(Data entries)
-----

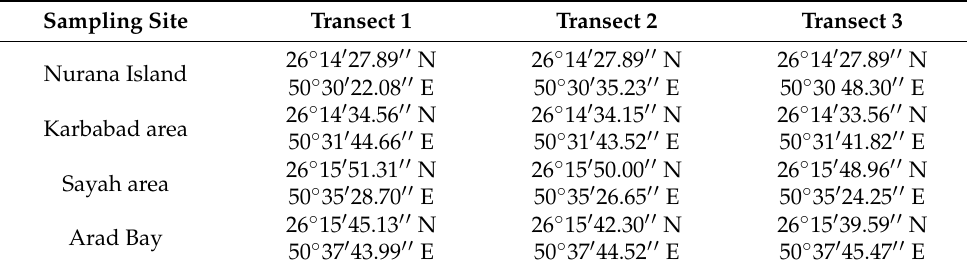
Table 1. Geographical coordinates of transects in the sampling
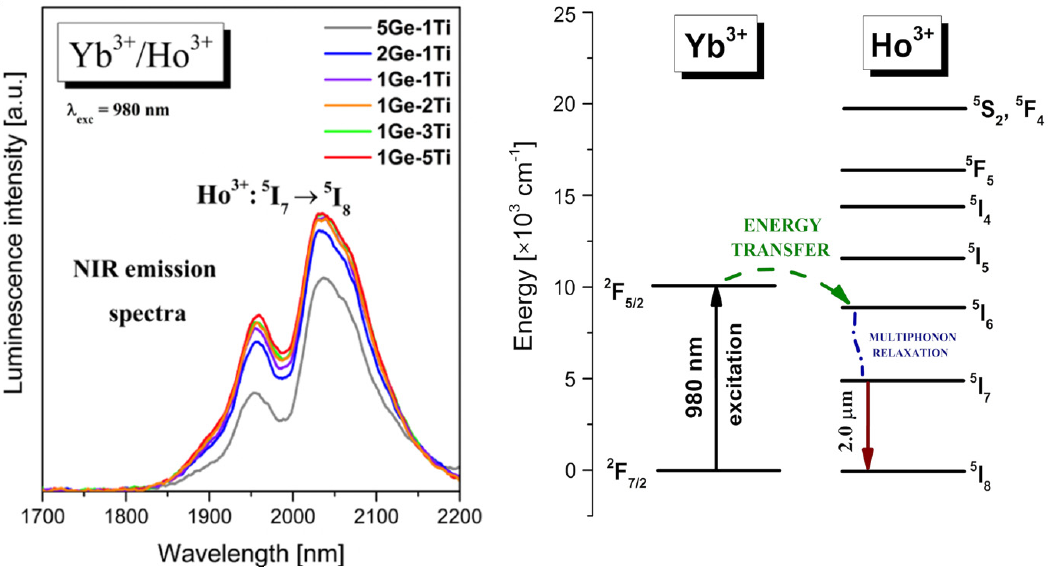
Figure 5. Near-infrared emission spectra and energy level diagram for titanate–germanate glasses co-doped with Yb 3+ /Ho 3+ .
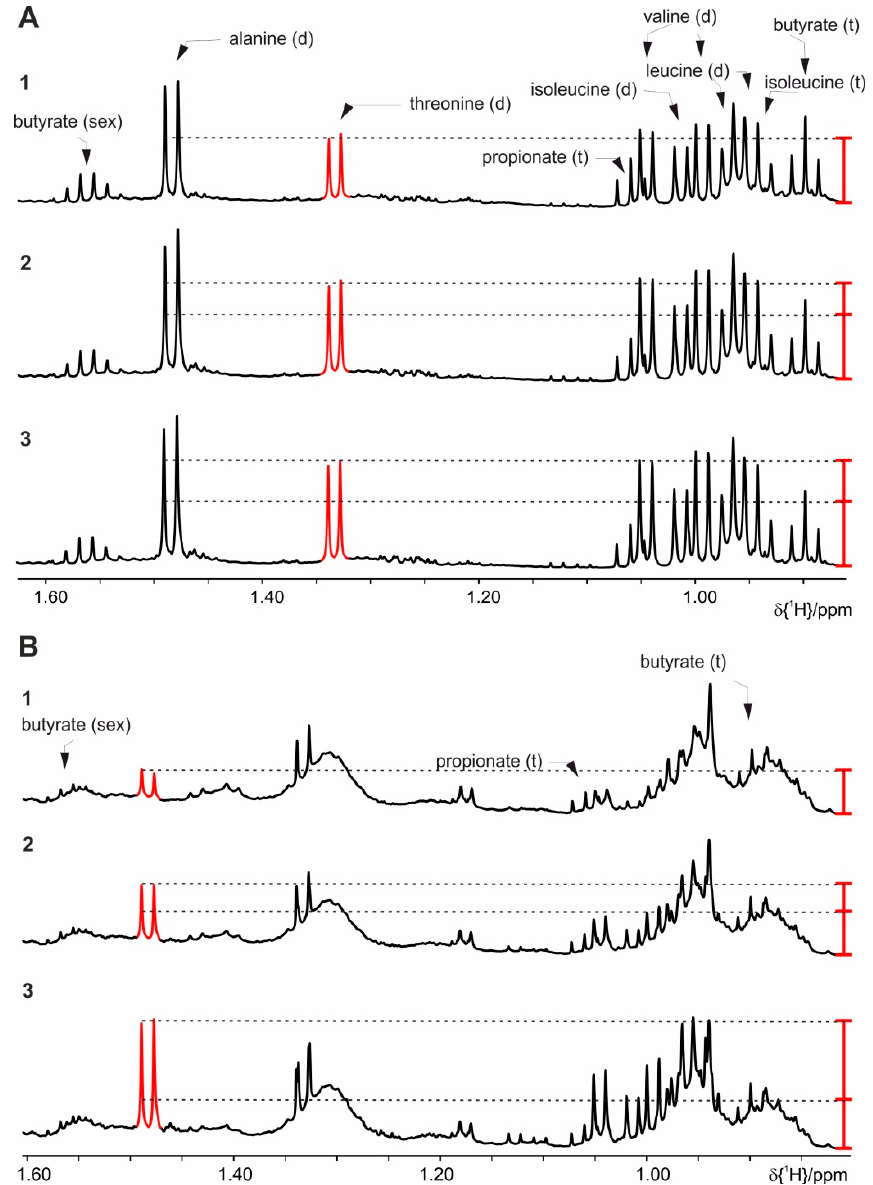
Figure 1. Proton nuclear magnetic resonance (NMR) spectra, which demonstrate changes in some of the metabolites extracted with phosphate buffer with extended storage at RT: ( A ) Mice fed on standard diet, ( B ) on high fat diet (HFD). 1 sample kept at 4 °C before measurement, 2 after 6 h, and 3 after 24 h in the sample changer at RT. For clarity only the spectral region of interest, harboring resonances of the short chain fatty acid (SCFA), is shown. The red bar indicates the increased signal intensities. Sample stability at room temperature is another critical issue as: (a) single mice feces sample can (b) samples are measured in an automated mode using a sample changer, which often is not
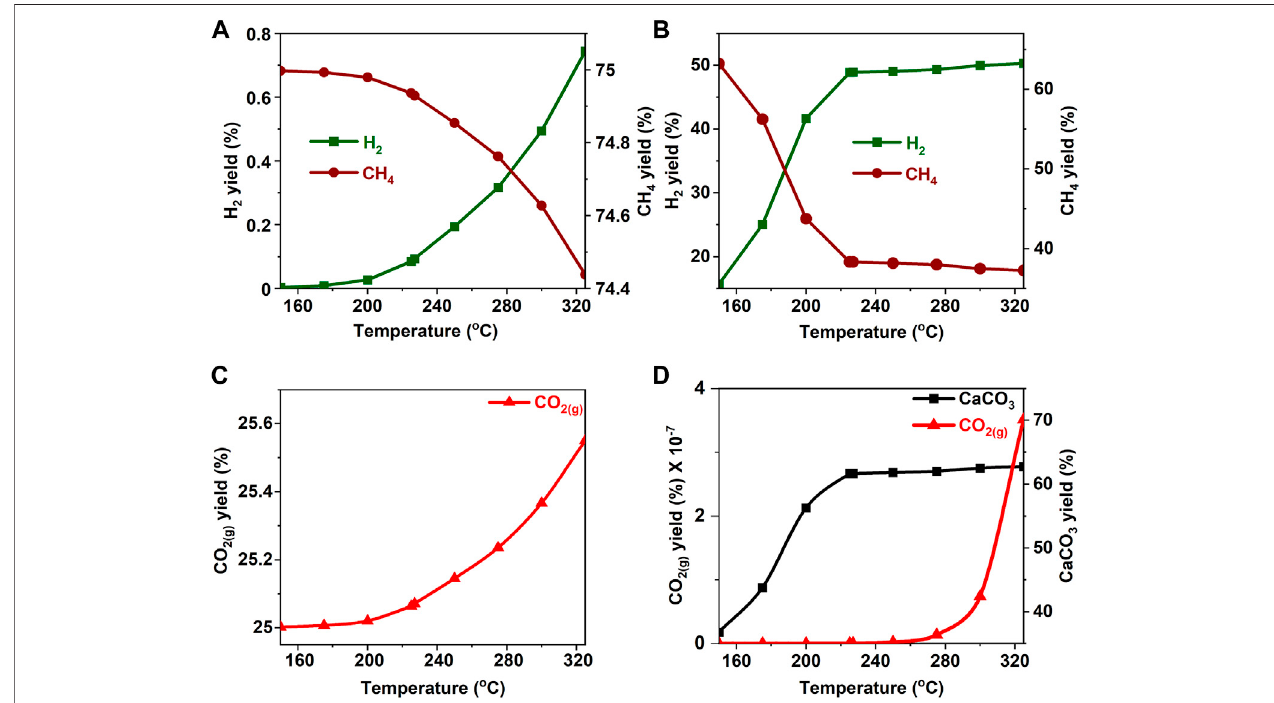
FIGURE10| Effectoftemperatureontheproductyieldfromethanol (A , C) intheabsenceand (B) inthepresenceofcalciumoxide.TheyieldofCO 2 postcaptureto produce calcium carbonate is represented in 8 (D) . These calculations are performed with temperatures of 227 ° C and pressures of 50 bar.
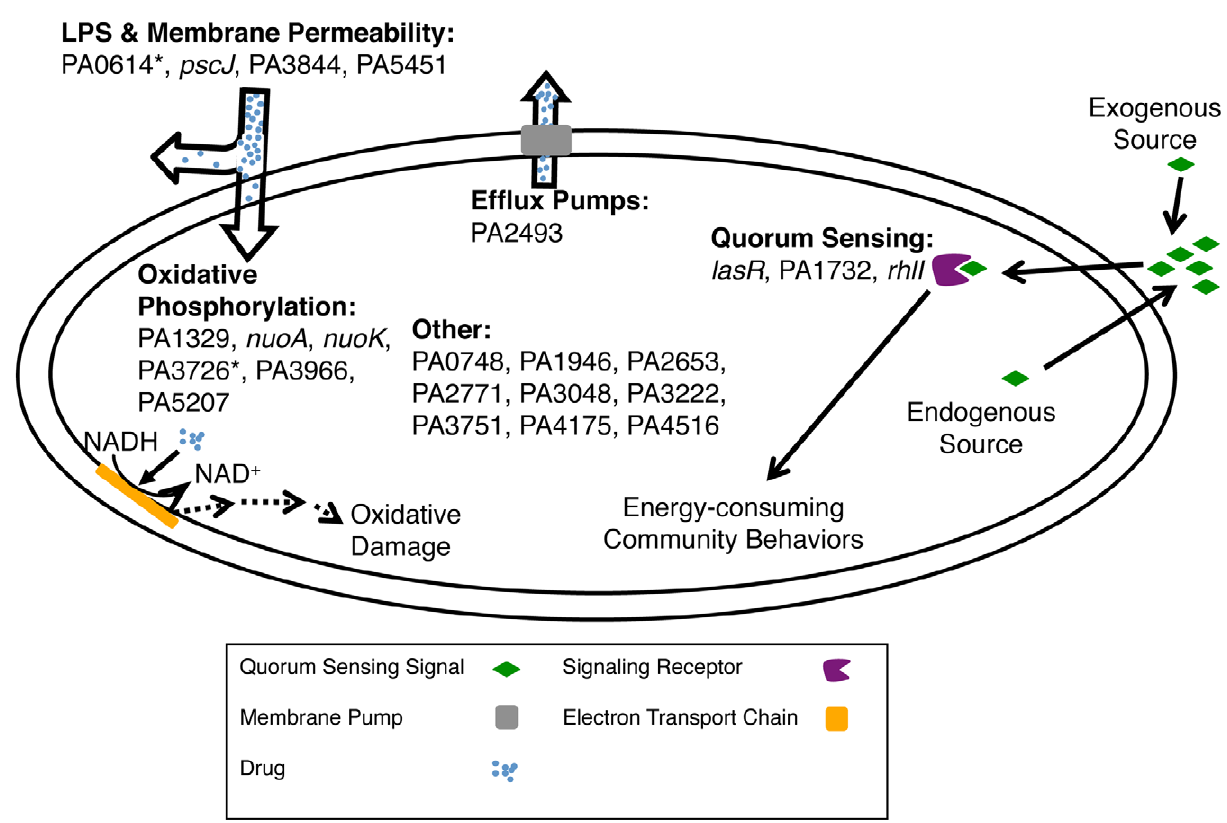
Figure 6. Mechanisms for altering biofilm-mediated antibiotic tolerance. Shown are pathways that the genes from Figure 3A and 3B likely use to modulate biofilm-mediated antibiotic tolerance in P. aeruginosa . The ‘‘*’’ indicates that the altered antibiotic-susceptibility is specific to the biofilm state. Genes in the ‘Other’ category likely affect uncharacterized pathways or pathways not assayed in this work.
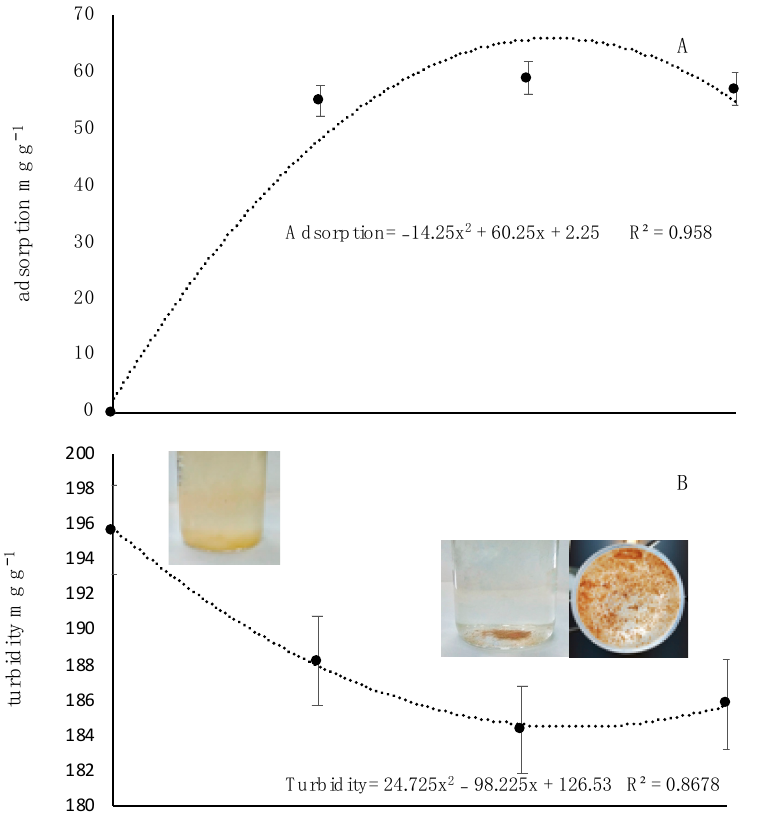
Figure 2. Particles adsorption ( A ) and turbidity ( B ) from water treated with Nopalea cochenillifera biomass.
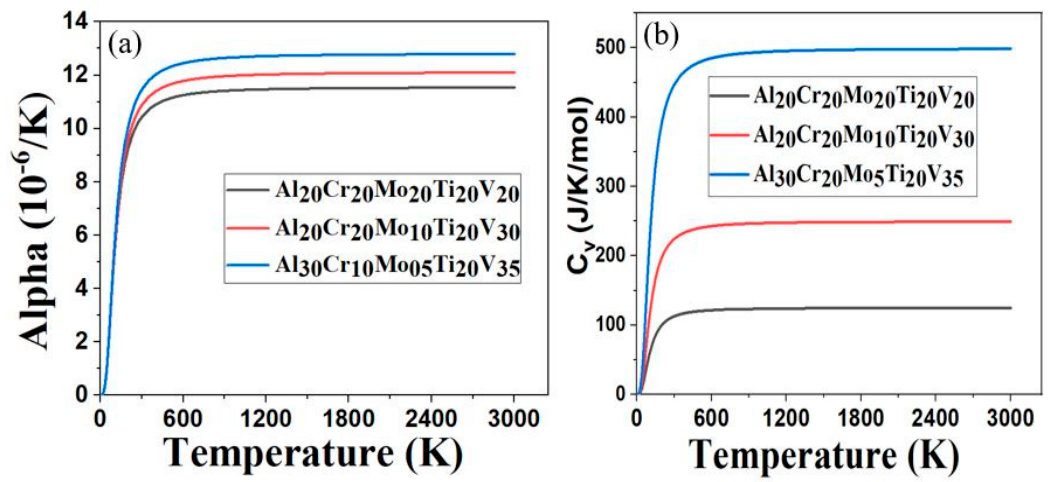
Figure 3. ( a ) Thermal coefficient of linear expansion as a function of temperature; ( b ) Specific heat capacity at constant volume as a function of temperature.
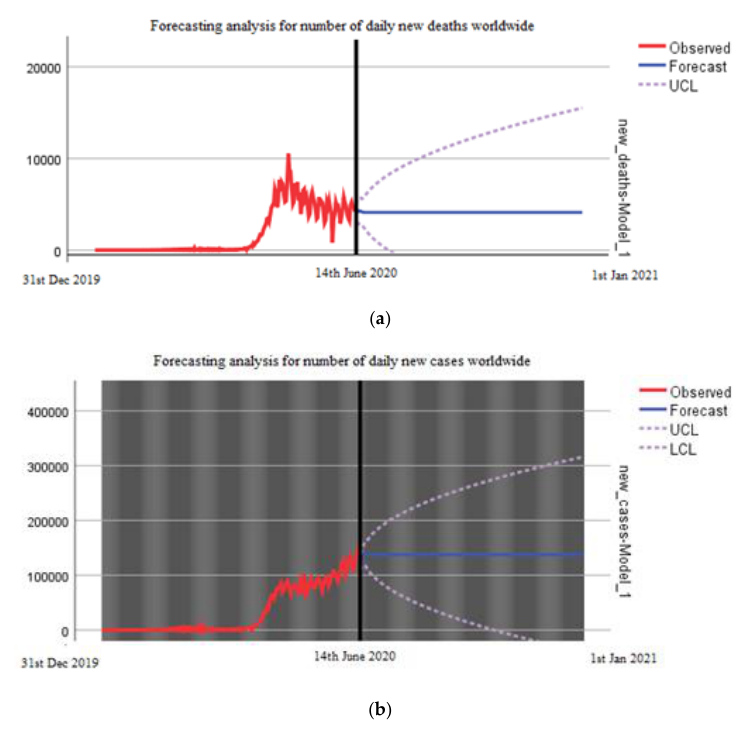
Figure 5. ( a ) Forecasting analysis for number of new daily deaths worldwide until 1st January 2021. ( b ) Forecasting analysis for number of new daily cases worldwide until 1st January 2021.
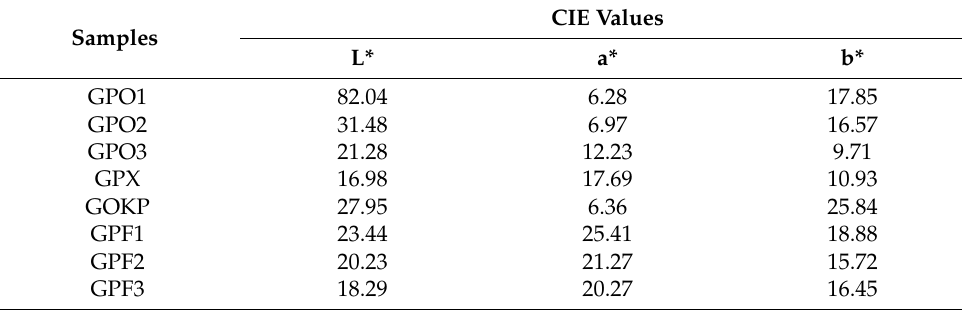
Table 3. CIE L*a*b* coordinates of glazes.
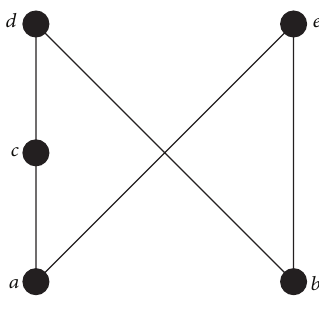
Figure 1: Hasse diagram of 𝑃 4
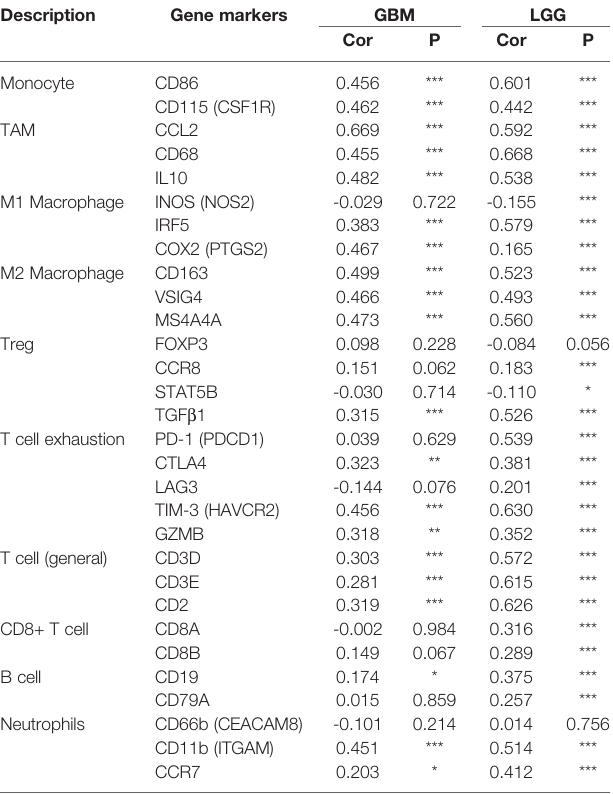
TABLE 4 | Correlation analysis between CHI3L2 and markers of immune cells in GBM and LGG.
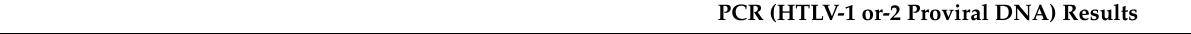
Table 1. Interpretation of all possible supplementary assays results combinations used to establish HTLV infection status in screening reactive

-----

— TRY IT —
Filter the records for lines holding the string "diagram". Copy each one.

— ANSWER AREA —
Figure 5. Near-infrared emission spectra and energy level diagram for titanate–germanate glasses co-doped with Yb 3+ /Ho 3+ .
Figure 1: Hasse diagram of 𝑃 4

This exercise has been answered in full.